Zweitens aufgrund des Dufts selbst. Generell polarisieren alle von einem Teil der Menschen als toll angesehene Düfte. Es gibt Düfte, die jedermann nett findet, aber es gibt keine unumstrittenen tollen Düfte. Bei Leder gilt dies in besonderem Maße. Denn ein Lederduft ist parfumtechnisch offenbar sehr schwer herzustellen, ohne an Nachteilen zu ersticken.

Es gibt ja durchaus schöne Düfte mit Leder. Entweder ist dort das Leder kaum wahrzunehmen (und zu erahnen, wie man ohnehin häufig riecht, was man über den Duft zu wissen glaubt) oder wird von anderen Duftnoten überlagert. Düfte mit Leder an zweiter oder dritter Stelle können ja durchaus sehr schön sein (siehe z.B. „Aoud Night“ von Montale), aber es handelt sich dann einfach nicht um einen echten Lederduft. – So gleiten für meinen Geschmack viele Möchtegern-Lederdüfte ins Süße oder Iris-Lastige (was dann als Wildleder schöngeredet wird) ab. Auch das süße Leder kann schön sein, etwa mit Rum wie bei „Bentley for Men Intense“.

Bislang dachte ich, es sei unmöglich, einen guten echten Lederduft (d.h. einen guten Duft mit Leder als dominanter Duftnote) herzustellen. Das war keine prinzipielle Ablehnung, sondern eine These aufgrund vieler Leder-Dufterfahrungen.

Beispiele: Bei „Derby“ von Guerlain nervt mich die Gartennelke. Bei „Knize Ten“ ist mir der Bibergeil-Anteil zu hoch (was aber durchaus ein cooler Duft ist, aber eben nur selten tragbar). Bei „Bel Ami“ stört mich die stechende Bitterkeit.

Nun hat Alberto Morillas mit „Dark Lord“ bewiesen, dass ein schöner, ja sehr schöner echter Lederduft möglich ist!

Bislang habe ich ihn nicht für einen der großen Parfümeure gehalten, da er schon viele Duftverbrechen begangen hat. Dafür hat er nun Absolution empfangen und ist in den Parfümeurs-Olymp aufgestiegen.

Bei seinem vorliegenden Opus Magnus ist er vielen Versuchungen nicht erlegen. So driftet der dunkle Lord nicht ins Süße, Speckige, Dreckige oder (Allzu-)Synthetische ab. Dass der Duft mit einem Eindruck von Schuhcreme und Holzigkeit ausklingt, ist für mich akzeptabel. Da haben alle anderen Lederdüfte noch ganz andere Nachteile. Irgendeine Kröte muss man immer schlucken, denn es gibt, wie eingangs erwähnt, nichts in jeder Hinsicht Perfektes.

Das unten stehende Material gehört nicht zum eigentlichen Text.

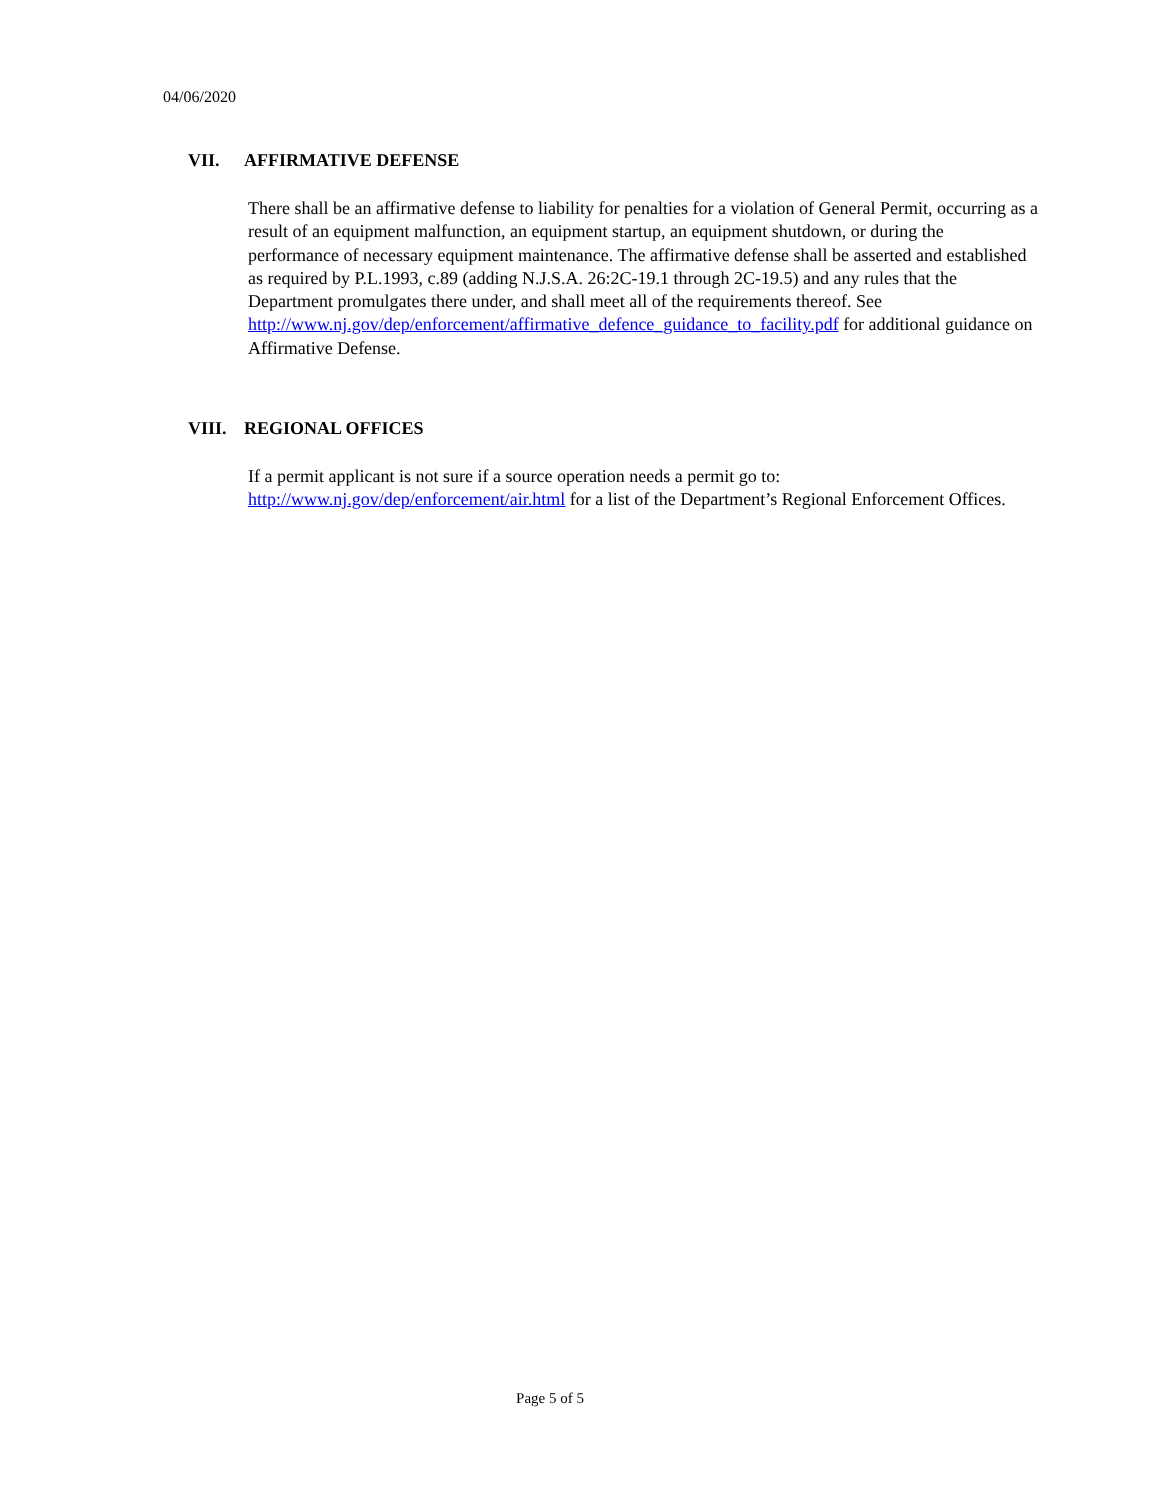04/06/2020
VII. AFFIRMATIVE DEFENSE
There shall be an affirmative defense to liability for penalties for a violation of General Permit, occurring as a result of an equipment malfunction, an equipment startup, an equipment shutdown, or during the performance of necessary equipment maintenance. The affirmative defense shall be asserted and established as required by P.L.1993, c.89 (adding N.J.S.A. 26:2C-19.1 through 2C-19.5) and any rules that the Department promulgates there under, and shall meet all of the requirements thereof. See
http://www.nj.gov/dep/enforcement/affirmative_defence_guidance_to_facility.pdf for additional guidance on Affirmative Defense.
VIII. REGIONAL OFFICES
If a permit applicant is not sure if a source operation needs a permit go to:
http://www.nj.gov/dep/enforcement/air.html for a list of the Department’s Regional Enforcement Offices.
Page 5 of 5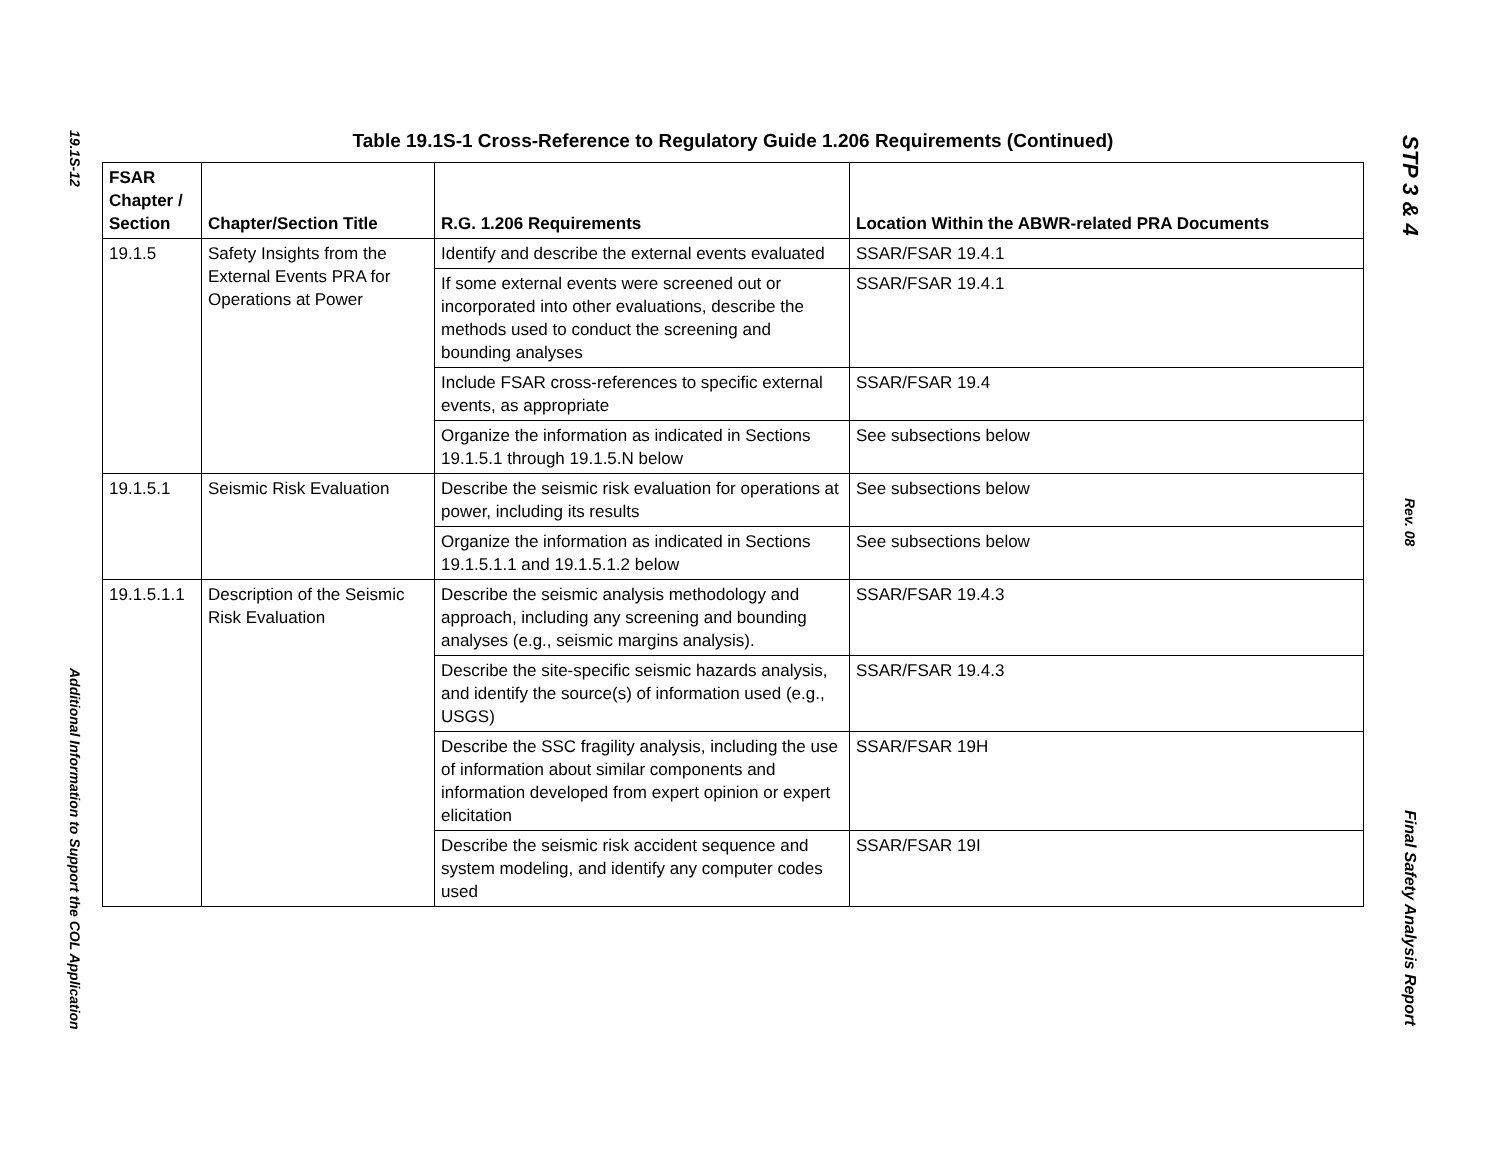19.1S-12
Additional Information to Support the COL Application
Table 19.1S-1 Cross-Reference to Regulatory Guide 1.206 Requirements (Continued)
| FSAR Chapter / Section | Chapter/Section Title | R.G. 1.206 Requirements | Location Within the ABWR-related PRA Documents |
| --- | --- | --- | --- |
| 19.1.5 | Safety Insights from the External Events PRA for Operations at Power | Identify and describe the external events evaluated | SSAR/FSAR 19.4.1 |
| | | If some external events were screened out or incorporated into other evaluations, describe the methods used to conduct the screening and bounding analyses | SSAR/FSAR 19.4.1 |
| | | Include FSAR cross-references to specific external events, as appropriate | SSAR/FSAR 19.4 |
| | | Organize the information as indicated in Sections 19.1.5.1 through 19.1.5.N below | See subsections below |
| 19.1.5.1 | Seismic Risk Evaluation | Describe the seismic risk evaluation for operations at power, including its results | See subsections below |
| | | Organize the information as indicated in Sections 19.1.5.1.1 and 19.1.5.1.2 below | See subsections below |
| 19.1.5.1.1 | Description of the Seismic Risk Evaluation | Describe the seismic analysis methodology and approach, including any screening and bounding analyses (e.g., seismic margins analysis). | SSAR/FSAR 19.4.3 |
| | | Describe the site-specific seismic hazards analysis, and identify the source(s) of information used (e.g., USGS) | SSAR/FSAR 19.4.3 |
| | | Describe the SSC fragility analysis, including the use of information about similar components and information developed from expert opinion or expert elicitation | SSAR/FSAR 19H |
| | | Describe the seismic risk accident sequence and system modeling, and identify any computer codes used | SSAR/FSAR 19I |
STP 3 & 4
Rev. 08
Final Safety Analysis Report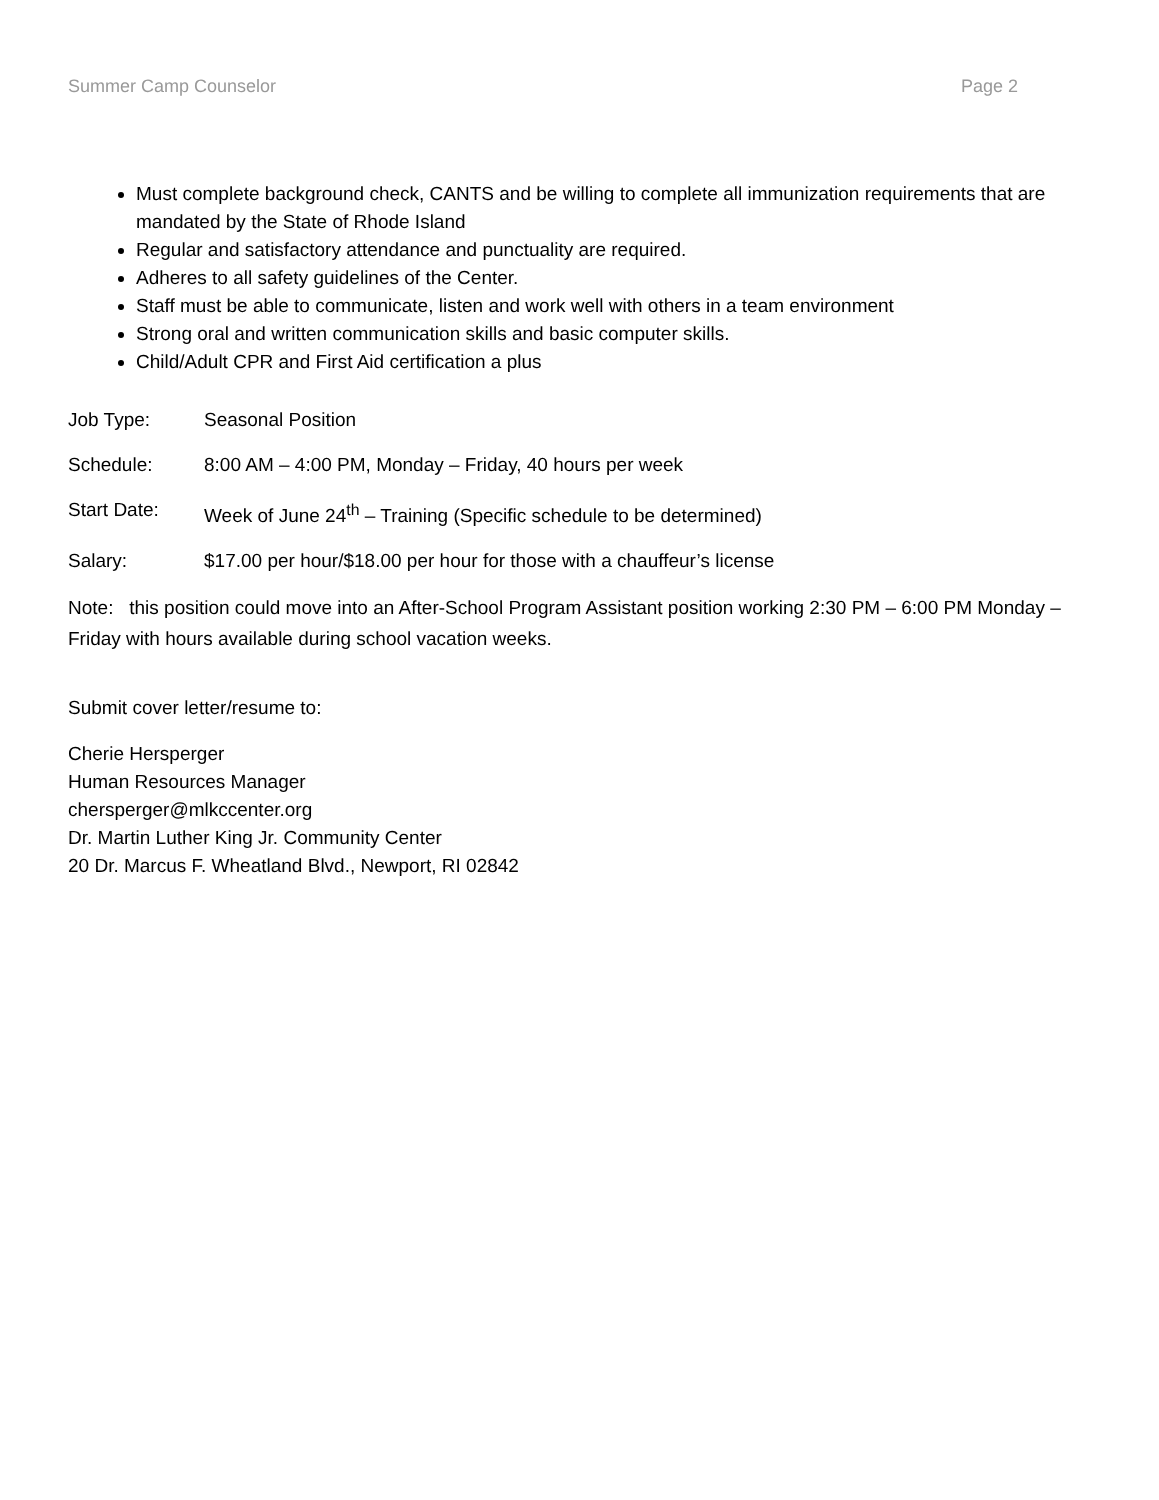Summer Camp Counselor Page 2
Must complete background check, CANTS and be willing to complete all immunization requirements that are mandated by the State of Rhode Island
Regular and satisfactory attendance and punctuality are required.
Adheres to all safety guidelines of the Center.
Staff must be able to communicate, listen and work well with others in a team environment
Strong oral and written communication skills and basic computer skills.
Child/Adult CPR and First Aid certification a plus
Job Type: Seasonal Position
Schedule: 8:00 AM – 4:00 PM, Monday – Friday, 40 hours per week
Start Date: Week of June 24<sup>th</sup> – Training (Specific schedule to be determined)
Salary: $17.00 per hour/$18.00 per hour for those with a chauffeur’s license
Note: this position could move into an After-School Program Assistant position working 2:30 PM – 6:00 PM Monday – Friday with hours available during school vacation weeks.
Submit cover letter/resume to:
Cherie Hersperger
Human Resources Manager
chersperger@mlkccenter.org
Dr. Martin Luther King Jr. Community Center
20 Dr. Marcus F. Wheatland Blvd., Newport, RI 02842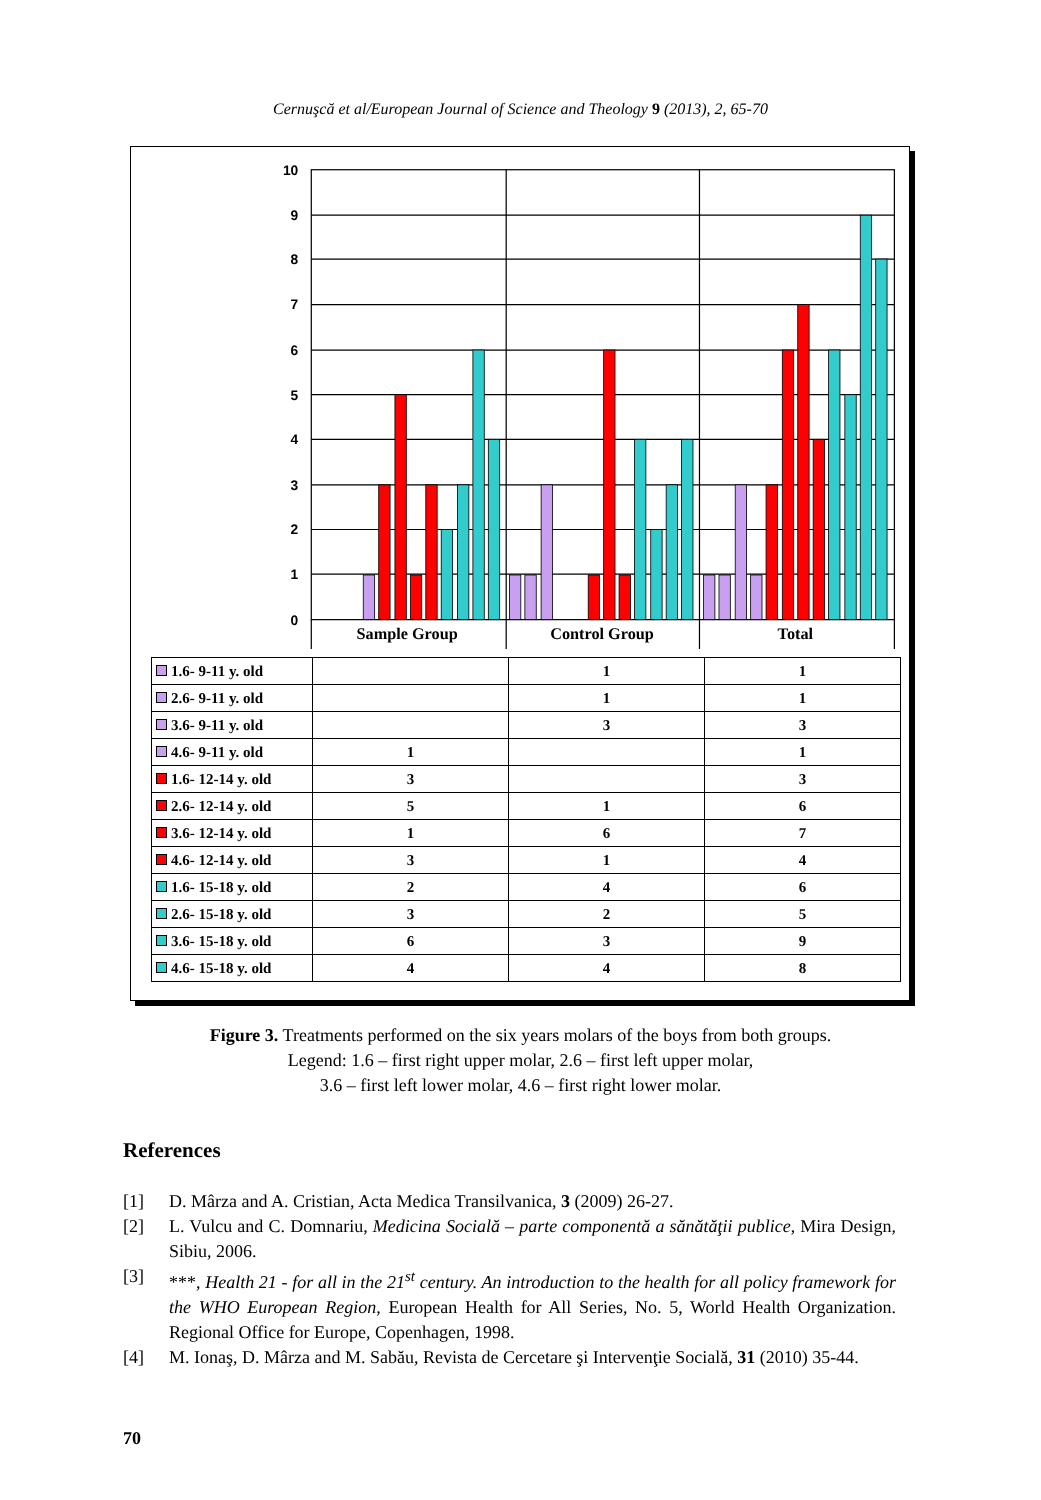Cernuşcă et al/European Journal of Science and Theology 9 (2013), 2, 65-70
10
9
8
7
6
5
4
3
2
1
0
Sample Group
Control Group
Total
| 1.6- 9-11 y. old | | 1 | 1 |
| 2.6- 9-11 y. old | | 1 | 1 |
| 3.6- 9-11 y. old | | 3 | 3 |
| 4.6- 9-11 y. old | 1 | | 1 |
| 1.6- 12-14 y. old | 3 | | 3 |
| 2.6- 12-14 y. old | 5 | 1 | 6 |
| 3.6- 12-14 y. old | 1 | 6 | 7 |
| 4.6- 12-14 y. old | 3 | 1 | 4 |
| 1.6- 15-18 y. old | 2 | 4 | 6 |
| 2.6- 15-18 y. old | 3 | 2 | 5 |
| 3.6- 15-18 y. old | 6 | 3 | 9 |
| 4.6- 15-18 y. old | 4 | 4 | 8 |
Figure 3. Treatments performed on the six years molars of the boys from both groups.
Legend: 1.6 – first right upper molar, 2.6 – first left upper molar,
3.6 – first left lower molar, 4.6 – first right lower molar.
References
[1] D. Mârza and A. Cristian, Acta Medica Transilvanica, 3 (2009) 26-27.
[2] L. Vulcu and C. Domnariu, Medicina Socială – parte componentă a sănătăţii publice, Mira Design, Sibiu, 2006.
[3] ***, Health 21 - for all in the 21<sup>st</sup> century. An introduction to the health for all policy framework for the WHO European Region, European Health for All Series, No. 5, World Health Organization. Regional Office for Europe, Copenhagen, 1998.
[4] M. Ionaş, D. Mârza and M. Sabău, Revista de Cercetare şi Intervenţie Socială, 31 (2010) 35-44.
70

Der Signaturduft von Darth Vader hat immerhin eine perfekte Leder-Note im Kopf und Herz. Er riecht nach Lederjacke, Leder-Schulranzen und verzichtet auf eine zweite Geige. Erst an dritter Stelle erscheint ein edles, würziges Duftbett. Davana und Rum sind hier noch am ehesten zu nennen.

Den Dufteindruck kann man sich am besten vorstellen, indem man sich „Epic Man“ von Amouage ohne das orientalische Gedöns (Myrrhe, Weihrauch, Gewürze) vorstellt. („Epic Man“ hat weiterhin seine Berechtigung als Würz-Leder-Orientale, nur ist es eben kein echter Lederduft.)

Ein Kunstwerk in Leder ist dieser dunkle Lord, der sich von Herbst bis Frühjahr tragen lässt.

Sein Anwendungsbereich ist jedoch noch viel größer. Denn endlich gibt es einen „reinen“ Lederduft, mit dem man andere Düfte aufpeppen kann. Inzwischen bin ich ein großer Freund des Layerns von Düften geworden, weil mir fast alle Düfte nicht optimal austariert oder lückenhaft erscheinen. Die Parfümschmiede des kleinen Mannes ist dann eben das Layern. So kann man selbst Einstellungen an den Duftreglern vornehmen, sozusagen als Parfüm-DJ!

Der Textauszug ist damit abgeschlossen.